Un reflet que j’ai moi-même jugé de nombreuses fois.
Un reflet pour lequel je me suis affamée pendant plusieurs années.
Mon reflet.

Et puis j’ai fermé les yeux. Pas pour effacer cette simple copie de moi à travers le miroir, mais pour me rappeler les regards de mon grand-père.
J’ai souris à l'idée de me sentir aimé par une personne au moins, même si elle n’est plus là aujourd'hui.

Quand je suis retournée dans ma chambre, June avait un grand sourire en coin et attendait avec impatience que je lui raconte le pourquoi du comment Sean était venu.
Alors je lui ai simplement répondu qu'il m’avait apporté une pizza.

Une simple pizza. Une si petite action. Pour une si grande cause.

Sean et moi nous rendons à pied jusqu’à la boulangerie, à quelques minutes du garage.

— Pain au chocolat ou croissant ? me demande-t-il, brisant le silence.
— Croissant, et toi ?
— Mmh, pain au chocolat.

J'acquiesce d’un hochement de tête.

— Tarte à la praline ou tarte au sucre ? dis-je alors.
— Praline.
— Moi sucre.
— Bon, il y a une chose sur laquelle je suis sûr qu’on sera d’accord.
— Laquelle ?
— Les macarons à la vanille, répond-il, les yeux scintillants et le sourire aux lèvres.

Effectivement.

Nous arrivons devant la boulangerie et entrons, laissant résonner la sonnette du petit magasin.
Sean s’avance jusqu'au comptoir et commande deux croissants.

Une fois les viennoiseries en mains, nous nous asseyons autour d’une petite table et commençons à les déguster.

À chaque bouchée, j’ai l’impression d’être coupable.

Coupable d’avaler ce simple petit déjeuner pour réussir à aller mieux alors qu’au final, le soir, je vais simplement voir le reflet même de l’imperfection.

Et me dégoûter.

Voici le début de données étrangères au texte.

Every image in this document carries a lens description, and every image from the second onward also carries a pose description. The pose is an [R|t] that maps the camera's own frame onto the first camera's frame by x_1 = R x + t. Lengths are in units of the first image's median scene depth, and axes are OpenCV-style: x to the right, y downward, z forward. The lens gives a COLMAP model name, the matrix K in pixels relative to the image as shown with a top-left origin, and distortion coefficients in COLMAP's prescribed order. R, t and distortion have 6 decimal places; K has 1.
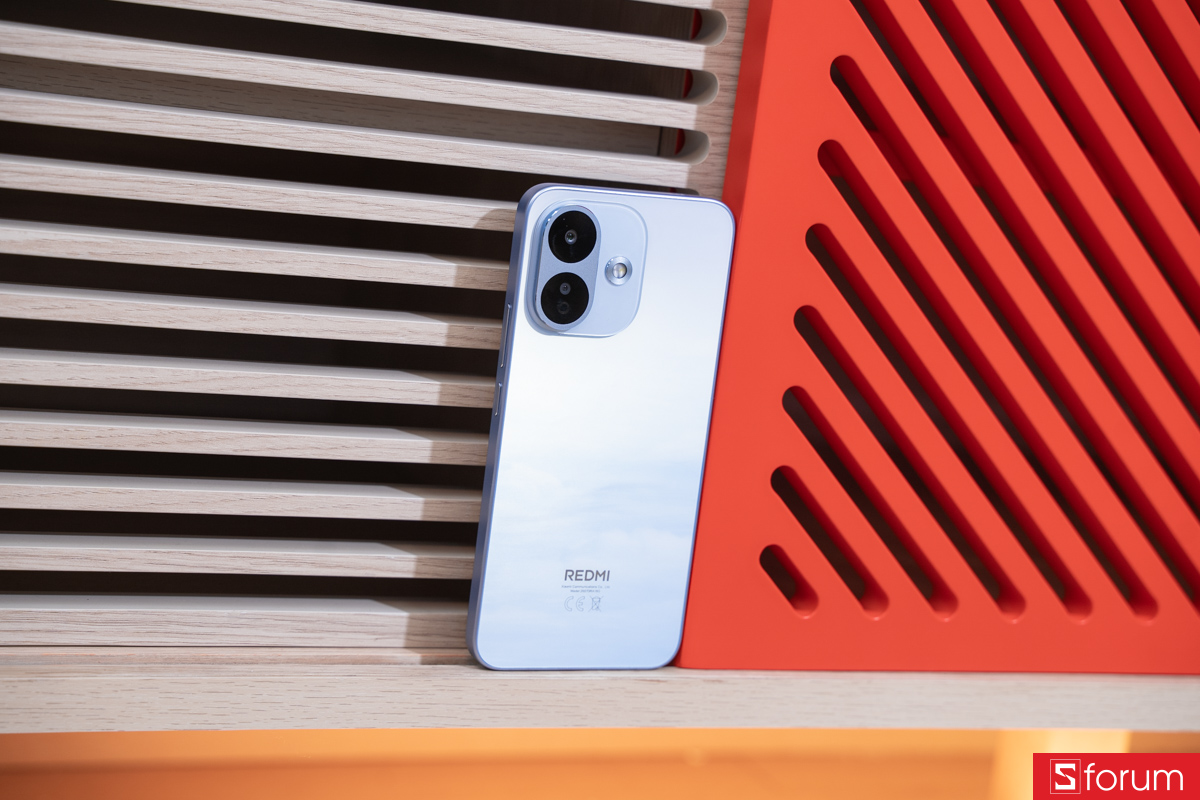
lens RADIAL K [[2561.5, 0, 600.0], [0, 2561.5, 400.0], [0, 0, 1]] dist [0.512470, 0.204703]
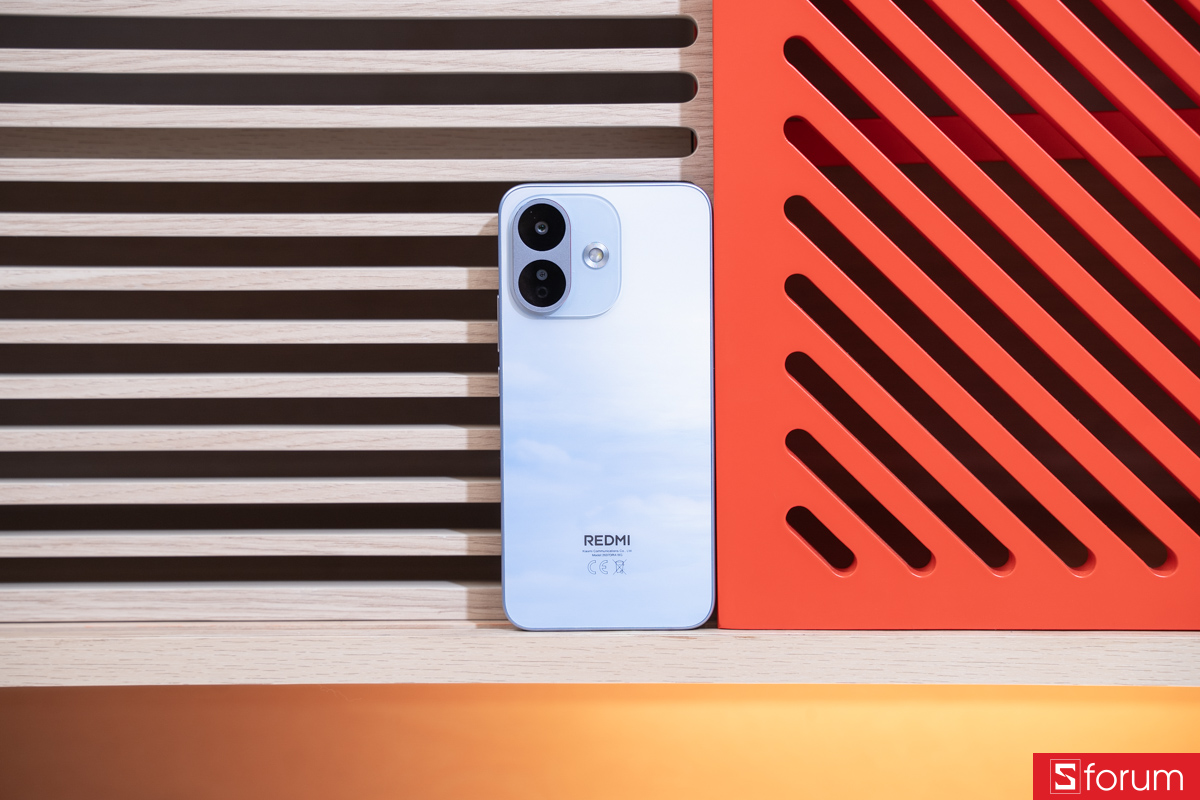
lens RADIAL K [[2561.5, 0, 600.0], [0, 2561.5, 400.0], [0, 0, 1]] dist [0.512470, 0.204703]
pose [[0.900608, -0.105554, -0.421620, 0.463800], [0.050648, 0.988941, -0.139396, 0.163567], [0.431671, 0.104187, 0.895994, 0.022235]]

Alors que tout ce que je demande, c'est de m’en sortir.

— Tu sais, guérir prend du temps.

Je lève les yeux vers Sean. Je le sais.
Et peut-être que s’il n’avait pas décidé de m’aider, je serai toujours affamée.
Il essaie de m’aider du mieux qu’il peut et je lui en suis reconnaissante. Sincèrement.

— Une guérison prend du temps, mais tu y arriveras, continue-t-il.

En entendant ces mots, les coins de mes lèvres se redressent et mes yeux évitent les siens.